(Records from a collection)
================

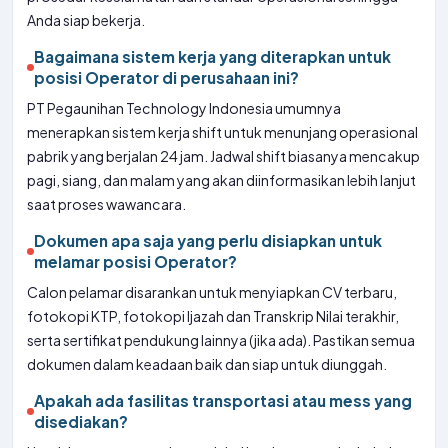
Anda siap bekerja.
Bagaimana sistem kerja yang diterapkan untuk
posisi Operator di perusahaan ini?
PT Pegaunihan Technology Indonesia umumnya
menerapkan sistem kerja shift untuk menunjang operasional
pabrik yang berjalan 24 jam. Jadwal shift biasanya mencakup
pagi, siang, dan malam yang akan diinformasikan lebih lanjut
saat proses wawancara.
Dokumen apa saja yang perlu disiapkan untuk
melamar posisi Operator?
Calon pelamar disarankan untuk menyiapkan CV terbaru,
fotokopi KTP, fotokopi Ijazah dan Transkrip Nilai terakhir,
serta sertifikat pendukung lainnya (jika ada). Pastikan semua
dokumen dalam keadaan baik dan siap untuk diunggah.
Apakah ada fasilitas transportasi atau mess yang
disediakan?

================

Written task ▸
Write only the number of lines in the entries that contain the word "shift".

Answer to the exercise ▸
2